I’d really like to be able to find out how well “our” usage guides, those in the HUGE database that is, have been selling over the years. This is confidential information, I was recently told by the firm handling the estate of Kingsley Amis. So I’ve been experimenting with other ways of finding the information I need, and one idea I hit upon (for what it is worth: please let me have your thoughts on this!) was to look at the ratings on Amazon UK’s website. And there I found that Caroline Taggart, with Her Ladyship’s Guide to the Queen’s English (2010), did slightly better than Steven Pinker’s The Sense of Style. See for yourself: the first Customer Review is for Taggart, the second for Pinker.
Pinker also scored lower ratings than Taggart did.

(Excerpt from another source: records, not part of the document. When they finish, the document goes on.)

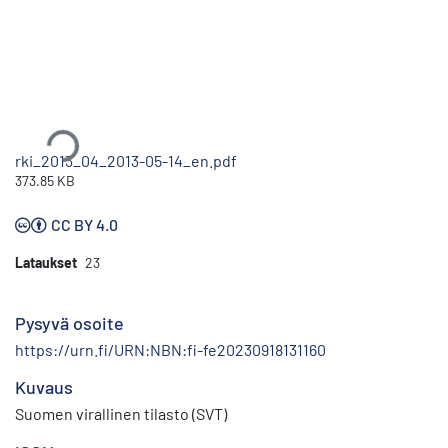
Ladataan...
rki_2013_04_2013-05-14_en.pdf
373.85 KB
CC BY 4.0
Lataukset
23
Pysyvä osoite
https://urn.fi/URN:NBN:fi-fe20230918131160
Kuvaus
Suomen virallinen tilasto (SVT)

On Amazon’s US site, shown below, Pinker’s ratings are slightly higher (4.4 stars out of 5) than those on the UK site (4.2), and they are based on more customer reviews (204), which makes the figure more reliable.
And here, too, we see that there were buyers who don’t seem to have liked the book much: about ten of them (5%) only rated it one star. So Taggart still does better, even though only 37 British customers took the trouble to rate the book (only 8 did so on Amazon US, still giving her a 4.5 between them). Well done, Caroline.
The differences between Amazon UK and Amazon US are worth exploring further. The British writer Simon Heffer’s Strictly English, very critically reviewed by Geoff Pullum and David Crystal, scores much lower on Amazon US (2.7 stars only) than on Amazon UK (4.2 stars). Perhaps American readers don’t like the book much. Then again, the book was rated by many more people on the UK site: 66 compared to a paltry 7 American buyers. Perhaps the higher UK rating and the fact that more buyers expressed their opinions suggests that the British general public liked the book better than the linguists who criticised it. Food for thought! But the real question, I suppose, is: how reliable are these figures?